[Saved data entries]
☆ ☆ ☆ ☆ ☆ ☆ ☆

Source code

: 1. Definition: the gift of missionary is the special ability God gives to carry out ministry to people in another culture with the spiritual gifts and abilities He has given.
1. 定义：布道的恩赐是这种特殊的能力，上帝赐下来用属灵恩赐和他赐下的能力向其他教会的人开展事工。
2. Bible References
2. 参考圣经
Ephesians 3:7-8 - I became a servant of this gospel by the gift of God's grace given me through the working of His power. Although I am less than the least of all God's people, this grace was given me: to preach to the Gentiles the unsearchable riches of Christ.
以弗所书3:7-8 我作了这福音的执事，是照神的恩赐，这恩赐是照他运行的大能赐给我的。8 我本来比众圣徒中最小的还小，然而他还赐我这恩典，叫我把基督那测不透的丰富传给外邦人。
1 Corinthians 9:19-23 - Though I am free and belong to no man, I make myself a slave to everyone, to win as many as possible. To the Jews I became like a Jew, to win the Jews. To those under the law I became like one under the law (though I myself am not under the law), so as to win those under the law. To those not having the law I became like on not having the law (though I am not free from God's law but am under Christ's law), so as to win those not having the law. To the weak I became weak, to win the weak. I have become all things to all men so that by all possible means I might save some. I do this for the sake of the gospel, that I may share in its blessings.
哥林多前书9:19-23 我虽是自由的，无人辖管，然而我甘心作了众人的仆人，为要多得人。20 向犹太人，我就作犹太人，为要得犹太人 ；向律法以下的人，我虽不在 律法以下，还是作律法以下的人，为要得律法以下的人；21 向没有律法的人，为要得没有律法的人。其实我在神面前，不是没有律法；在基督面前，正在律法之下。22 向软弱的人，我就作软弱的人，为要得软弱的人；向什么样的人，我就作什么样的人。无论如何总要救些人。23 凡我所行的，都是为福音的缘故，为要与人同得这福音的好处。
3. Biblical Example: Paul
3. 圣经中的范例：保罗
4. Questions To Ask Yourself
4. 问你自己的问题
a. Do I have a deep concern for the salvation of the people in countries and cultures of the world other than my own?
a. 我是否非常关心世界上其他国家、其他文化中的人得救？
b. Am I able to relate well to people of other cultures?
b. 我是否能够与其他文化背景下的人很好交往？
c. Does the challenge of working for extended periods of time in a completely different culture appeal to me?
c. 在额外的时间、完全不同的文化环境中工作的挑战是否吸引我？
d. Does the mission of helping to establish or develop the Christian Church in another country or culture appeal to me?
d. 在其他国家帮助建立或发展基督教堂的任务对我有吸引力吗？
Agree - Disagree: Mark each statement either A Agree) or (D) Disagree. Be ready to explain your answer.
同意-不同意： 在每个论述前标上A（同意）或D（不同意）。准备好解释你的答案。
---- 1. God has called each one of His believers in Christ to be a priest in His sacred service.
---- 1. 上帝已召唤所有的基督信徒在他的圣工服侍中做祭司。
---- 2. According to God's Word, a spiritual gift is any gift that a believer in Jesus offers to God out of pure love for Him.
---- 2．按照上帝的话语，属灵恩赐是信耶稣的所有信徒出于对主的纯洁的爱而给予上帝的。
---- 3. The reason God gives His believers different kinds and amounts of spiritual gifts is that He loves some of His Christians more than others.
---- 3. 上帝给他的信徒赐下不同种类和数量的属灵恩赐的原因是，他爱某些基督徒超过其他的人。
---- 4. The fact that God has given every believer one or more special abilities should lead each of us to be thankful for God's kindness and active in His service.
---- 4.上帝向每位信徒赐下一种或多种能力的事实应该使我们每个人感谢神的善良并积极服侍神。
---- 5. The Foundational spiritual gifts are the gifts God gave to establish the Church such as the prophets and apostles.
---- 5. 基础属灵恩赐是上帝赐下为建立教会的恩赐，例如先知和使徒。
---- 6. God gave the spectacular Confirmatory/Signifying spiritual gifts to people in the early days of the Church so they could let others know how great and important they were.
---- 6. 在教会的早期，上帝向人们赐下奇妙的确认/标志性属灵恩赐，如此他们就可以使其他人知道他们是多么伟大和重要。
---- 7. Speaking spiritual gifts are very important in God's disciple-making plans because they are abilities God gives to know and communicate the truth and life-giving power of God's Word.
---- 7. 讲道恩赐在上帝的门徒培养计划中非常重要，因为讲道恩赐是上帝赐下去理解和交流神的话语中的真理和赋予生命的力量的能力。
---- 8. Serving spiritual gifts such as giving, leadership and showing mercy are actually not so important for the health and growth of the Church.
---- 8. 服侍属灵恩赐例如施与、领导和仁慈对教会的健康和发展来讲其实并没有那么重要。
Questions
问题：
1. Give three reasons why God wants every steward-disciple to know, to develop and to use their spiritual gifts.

☆ ☆ ☆ ☆ ☆ ☆ ☆

_What to do:_ Reproduce the entire listing above verbatim, preserving every line and character.

_Solution to this exercise:_
Source code

: 1. Definition: the gift of missionary is the special ability God gives to carry out ministry to people in another culture with the spiritual gifts and abilities He has given.
1. 定义：布道的恩赐是这种特殊的能力，上帝赐下来用属灵恩赐和他赐下的能力向其他教会的人开展事工。
2. Bible References
2. 参考圣经
Ephesians 3:7-8 - I became a servant of this gospel by the gift of God's grace given me through the working of His power. Although I am less than the least of all God's people, this grace was given me: to preach to the Gentiles the unsearchable riches of Christ.
以弗所书3:7-8 我作了这福音的执事，是照神的恩赐，这恩赐是照他运行的大能赐给我的。8 我本来比众圣徒中最小的还小，然而他还赐我这恩典，叫我把基督那测不透的丰富传给外邦人。
1 Corinthians 9:19-23 - Though I am free and belong to no man, I make myself a slave to everyone, to win as many as possible. To the Jews I became like a Jew, to win the Jews. To those under the law I became like one under the law (though I myself am not under the law), so as to win those under the law. To those not having the law I became like on not having the law (though I am not free from God's law but am under Christ's law), so as to win those not having the law. To the weak I became weak, to win the weak. I have become all things to all men so that by all possible means I might save some. I do this for the sake of the gospel, that I may share in its blessings.
哥林多前书9:19-23 我虽是自由的，无人辖管，然而我甘心作了众人的仆人，为要多得人。20 向犹太人，我就作犹太人，为要得犹太人 ；向律法以下的人，我虽不在 律法以下，还是作律法以下的人，为要得律法以下的人；21 向没有律法的人，为要得没有律法的人。其实我在神面前，不是没有律法；在基督面前，正在律法之下。22 向软弱的人，我就作软弱的人，为要得软弱的人；向什么样的人，我就作什么样的人。无论如何总要救些人。23 凡我所行的，都是为福音的缘故，为要与人同得这福音的好处。
3. Biblical Example: Paul
3. 圣经中的范例：保罗
4. Questions To Ask Yourself
4. 问你自己的问题
a. Do I have a deep concern for the salvation of the people in countries and cultures of the world other than my own?
a. 我是否非常关心世界上其他国家、其他文化中的人得救？
b. Am I able to relate well to people of other cultures?
b. 我是否能够与其他文化背景下的人很好交往？
c. Does the challenge of working for extended periods of time in a completely different culture appeal to me?
c. 在额外的时间、完全不同的文化环境中工作的挑战是否吸引我？
d. Does the mission of helping to establish or develop the Christian Church in another country or culture appeal to me?
d. 在其他国家帮助建立或发展基督教堂的任务对我有吸引力吗？
Agree - Disagree: Mark each statement either A Agree) or (D) Disagree. Be ready to explain your answer.
同意-不同意： 在每个论述前标上A（同意）或D（不同意）。准备好解释你的答案。
---- 1. God has called each one of His believers in Christ to be a priest in His sacred service.
---- 1. 上帝已召唤所有的基督信徒在他的圣工服侍中做祭司。
---- 2. According to God's Word, a spiritual gift is any gift that a believer in Jesus offers to God out of pure love for Him.
---- 2．按照上帝的话语，属灵恩赐是信耶稣的所有信徒出于对主的纯洁的爱而给予上帝的。
---- 3. The reason God gives His believers different kinds and amounts of spiritual gifts is that He loves some of His Christians more than others.
---- 3. 上帝给他的信徒赐下不同种类和数量的属灵恩赐的原因是，他爱某些基督徒超过其他的人。
---- 4. The fact that God has given every believer one or more special abilities should lead each of us to be thankful for God's kindness and active in His service.
---- 4.上帝向每位信徒赐下一种或多种能力的事实应该使我们每个人感谢神的善良并积极服侍神。
---- 5. The Foundational spiritual gifts are the gifts God gave to establish the Church such as the prophets and apostles.
---- 5. 基础属灵恩赐是上帝赐下为建立教会的恩赐，例如先知和使徒。
---- 6. God gave the spectacular Confirmatory/Signifying spiritual gifts to people in the early days of the Church so they could let others know how great and important they were.
---- 6. 在教会的早期，上帝向人们赐下奇妙的确认/标志性属灵恩赐，如此他们就可以使其他人知道他们是多么伟大和重要。
---- 7. Speaking spiritual gifts are very important in God's disciple-making plans because they are abilities God gives to know and communicate the truth and life-giving power of God's Word.
---- 7. 讲道恩赐在上帝的门徒培养计划中非常重要，因为讲道恩赐是上帝赐下去理解和交流神的话语中的真理和赋予生命的力量的能力。
---- 8. Serving spiritual gifts such as giving, leadership and showing mercy are actually not so important for the health and growth of the Church.
---- 8. 服侍属灵恩赐例如施与、领导和仁慈对教会的健康和发展来讲其实并没有那么重要。
Questions
问题：
1. Give three reasons why God wants every steward-disciple to know, to develop and to use their spiritual gifts.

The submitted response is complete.